Spain’s ACS and Italy’s Atlantia have decided to stop competing for Abertis and have instead teamed up to acquire the toll road operator in a deal worth just north of €18 billion.
The deal will see Hochtief, ACS’ German arm, go ahead with its €18.36 per share cash offer for Abertis – already approved on 12 March by Spanish watchdog CNMV – and Atlantia drop its competing bid, which was lower than Hocthief’s.
The two former rivals will then create a €7 billion co-holding company that will give Atlantia 50 percent of Abertis plus one share, with ACS owning 30 percent of the firm and Hocthief owning the remaining 20 percent, minus one share.
The third part of the transaction will see Hochtief increase its share capital by 6.43 million shares at €146.42 per share. Parent ACS will fully subscribe to the capital increase, but will then sell on €2.5 billion worth of Hochtief shares to Atlantia, giving the Italian developer close to 25 percent of Hochtief.
Finally, all the parties involved plan to enter into a long-term agreement to cooperate on future PPPs, including both greenfield and brownfield projects.

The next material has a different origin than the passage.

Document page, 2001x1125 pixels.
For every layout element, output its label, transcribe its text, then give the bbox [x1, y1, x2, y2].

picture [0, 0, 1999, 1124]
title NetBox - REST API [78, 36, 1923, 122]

If approved, the takeover will allow ACS and Atlantia to take over one of the world’s largest toll road operators, managing 8,650km of roads and highways across 15 countries in Europe, the Americas and Asia. Abertis is currently the number one toll road operator in Spain, Chile and Brazil, with more than 70 percent of its revenues coming from outside of Spain, particularly from France, Brazil and Chile.
On Tuesday, Abertis agreed to divest its 57 percent holding in satellite operating unit Hipsasat for over €650 million to Spanish power firm Red Electrica Corporacion. Hipsasat, which Spain considers a strategic asset, had emerged as a sensitive issue during the sale process and was seen as one of the reasons why the Spanish government favoured a domestic buyer for Abertis.